En ce qui concerne les éléments soulevés par rapport à certains articles de la Convention concernant les mineurs d’âge, le Jury d’appel rappelle tout d’abord que l’application des articles de la Convention qui stipulent que la publicité ne peut pas cibler les mineurs d’âge ni par son contenu ni par son mode de communication, exige bien qu’une publicité ou activité de marketing cible spécifiquement les mineurs d’âge et donc, en d’autres termes, vise les mineurs d’âge, ce qui n’est pas du tout le cas ici.

Tout comme le Jury de première instance, il est d’avis que le spot en question a clairement un public cible majeur non seulement en termes de contenu mais que l’annonceur a de plus pris les mesures nécessaires pour éviter que le spot ne soit montré à des personnes mineures.

En ce qui concerne plus spécifiquement la représentation prétendue de mineurs d’âge ou de personnes qui semblent être mineures, le Jury d’appel a noté, suite à la réponse de l’annonceur, que les acteurs en question ont respectivement 29 ans (l’étudiant qui écrit sur le tableau), 30 ans (l’autre étudiant) et 26 ans (le barman).

Il est d’avis qu’il s’agit ici, indépendamment de l’âge réel des acteurs, de personnages qui ne montrent pas de caractéristiques qui font penser à des mineurs d’âge et qui paraîtront clairement comme majeurs pour le consommateur moyen.
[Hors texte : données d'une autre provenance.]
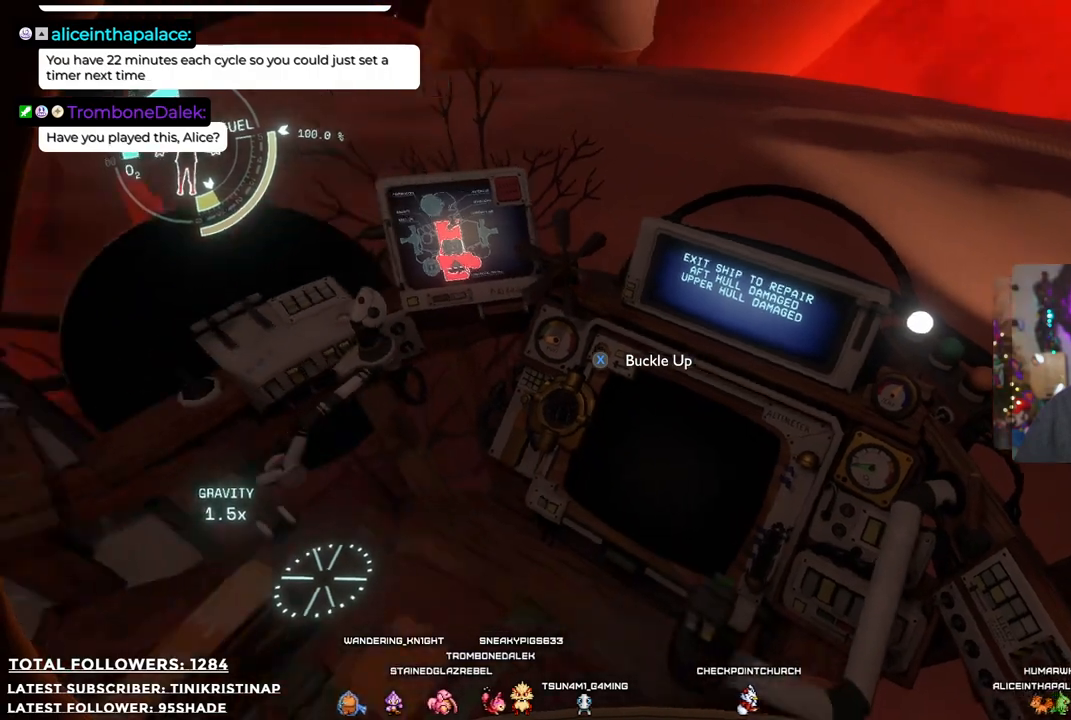
{"buttons": [], "left_stick": "down-left", "right_stick": "up-right", "events": [[217, "right_stick", "up-right"], [300, "left_stick", "down-left"]]}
Il est de plus d’avis, comme le Jury de première instance, que la composition du spot – l’auditoire universitaire vide et le bar en question – ne peut pas être considérée comme renvoyant à l’univers des mineurs d’âge.

Qu’il soit en théorie possible qu’un étudiant universitaire spécifique soit mineur et/ou qu’un téléspectateur spécifique puisse penser qu’un des personnages du spot pourrait être mineur n’est selon l’avis du Jury pas de nature à faire en sorte que le spot en question cible alors immédiatement des mineurs d’âge ou les représente au sens des articles 2.1 et 4.2 de la Convention.

Le Jury d’appel a donc estimé n’avoir pas de remarques à formuler en ce qui concerne les dispositions de la Convention concernant les mineurs d’âge, relevées par le plaignant.

En ce qui concerne les éléments soulevés par rapport à l’article 3.2 de la Convention concernant les effets de la consommation de boissons contenant de l’alcool, le Jury est tout d’abord d’avis que le spot montre clairement deux scénarios différents en alternance : un scénario dans lequel un barman dans un café essaie de servir une bière parfaite et un autre scénario dans lequel deux hommes dans un auditoire universitaire essaient de résoudre un problème mathématique.

Il est ensuite d’avis que l’alternance des scénarios en question ne conduit pas dans ce cas à ce que la résolution réussie du problème mathématique et la détermination qui y est consacrée soient montrées comme le résultat de la consommation de la boisson alcoolisée promue.

Le fait qu’à la fin du spot, quand le problème mathématique est déjà résolu, le produit promu soit servi dans le bar aux personnes concernées, n’est selon le Jury pas de nature à créer un lien entre la consommation du produit et des effets psychiques favorables ou le fait de faire croire que le produit a amélioré les prestations psychiques des personnes concernées pour la résolution du problème mathématique.

Le Jury est de plus d’avis qu’il ressort suffisamment clairement du spot que son message concerne la qualité du produit fini et la détermination nécessaire pour ce faire, sans pour autant suggérer que la détermination serait une qualité obtenue par la consommation du produit.

Le Jury d’appel a donc estimé n’avoir pas de remarques à formuler en ce qui concerne la disposition de la Convention concernant les effets de la consommation de boissons contenant de l’alcool, relevée par le plaignant.

Le Jury d’appel déclare donc l’appel non fondé et confirme la décision du Jury de première instance.

Suite

La décision du Jury d’appel est définitive.